While casting is important for any film in this particular type of flick it is paramount. Unless the cast can come across with the proper interactions, just the right chemistry, the viewer will not be able to identify and the sense of danger will be lost. This movie is populated by actors that have honed their craft and that pop up in the most unlikely roles. Cusack is capable of taking on almost any role. Here, he is the corner stone that anchors the rest of the cast and is easiest for the audience to identify with. One of my personal favorite situations in film is the reasonable man pressed into unreasonable circumstances. Liotta always seems to play roles that involve the law, either as the tough cop or the lawbreaker. Here is characterization drives the action and maintains the pacing. DuVall is one of the most under appreciated actresses around today. She wears her roles like a comfortable set of old clothes. Like her performance in ‘Girl, Interrupted’ she may be surrounded by powerful performances yet her contribution is necessary to flesh out the story. Amanda Peet is another actress like that. She gives a strong presentation here that shines out almost from the background. As the beaten down hooker she provides pathos for the audience. This group of professionals weaves their performances together like an ensemble cast that can anticipate each other. With a story like this that seems to be run of the mill and builds slowly to its conclusion the cast has to keep the audience caring about what will happen next. Fortunately, this cast is able to pull this task off.
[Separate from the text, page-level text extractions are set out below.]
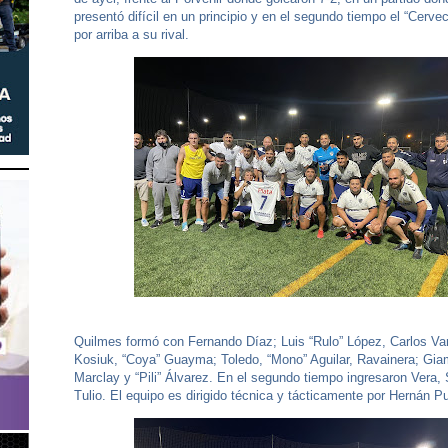
presentó difícil en un principio y en el segundo tiempo el “Cerve
por arriba a su rival.
Quilmes formó con Fernando Díaz; Luis “Rulo” López, Carlos Va
Kosiuk, “Coya” Guayma; Toledo, “Mono” Aguilar, Ravainera; Giam
Marclay y “Pili” Álvarez. En el segundo tiempo ingresaron Vera,
Tulio. El equipo es dirigido técnica y tácticamente por Hernán P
Director James Mangold may not have a lot of films to his credit but the films on his resume represent quality productions. From ‘Girl, Interrupted’, ‘Cop Land’, ‘Kate & Leopold’ and ‘Heavy’ each film shows the growing talent of this man. Like his previous films this one depends on the proper atmosphere to reinforce the mood set by the actors. He uses the sets to create the boundaries for the story and a platform for the performances. Pacing is all important here. As mentioned above this film seems in the first two thirds to be just another predicable flick but the ending has twists that make it worth while. The story enfolds rather than how most thrillers just push you into an abyss of mayhem. Mangold is capable of drawing the audience in and holding us there. The decision to use the wider than normal 2.40:1 aspect ratio brings the audience into a broader canvas that Mangold paints with a dark and foreboding brush. He also uses the audio to its best advantage. The creepy feeling is almost subliminally reinforced with the choice of music cues and Foley effects.
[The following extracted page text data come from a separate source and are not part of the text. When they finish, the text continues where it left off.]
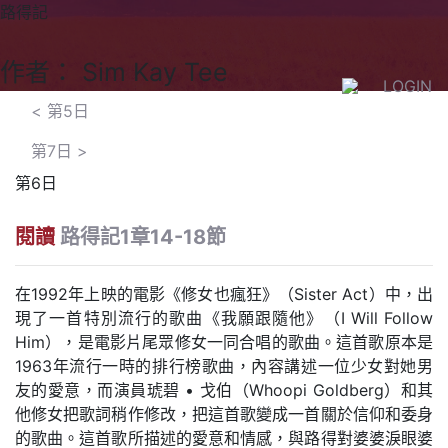
路得記
作者： Sim Kay Tee
LOGIN
<
第5日
第7日
>
第6日
閱讀
路得記1章14-18節
在1992年上映的電影《修女也瘋狂》（Sister Act）中，出
現了一首特別流行的歌曲《我願跟隨他》（I Will Follow
Him），是電影片尾眾修女一同合唱的歌曲。這首歌原本是
1963年流行一時的排行榜歌曲，內容講述一位少女對她男
友的愛意，而演員琥碧 • 戈伯（Whoopi Goldberg）和其
他修女把歌詞稍作修改，把這首歌變成一首關於信仰和委身
的歌曲。這首歌所描述的愛意和情感，與路得對婆婆淚眼婆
The mastering of this DVD should be used by other studios as a template for how it should be done. The technical features of the DVD format are put to its paces. The anamorphic 2.40:1 is very well done. The video is free of defect and amazing clear considering all the dark sets. The audio gives a good work out to all speakers. The bass booms, the rear speakers place you in the middle of the action. The use of seamless branching for the presentation of the alternate ending is how it should be done rather than how many studios just tag on an alternate ending as an extra rather than letting you choose which version you want to experience. There is a more interesting than usual director’s commentary. Mangold goes into the background of his decisions for this production. There are also an optional director’s comments on the deleted scenes included. Rounding things out is a Starz behind the scenes featurette and some storyboards for your consideration. While this film had a short run in the theaters don’t over look it as part of your home collection.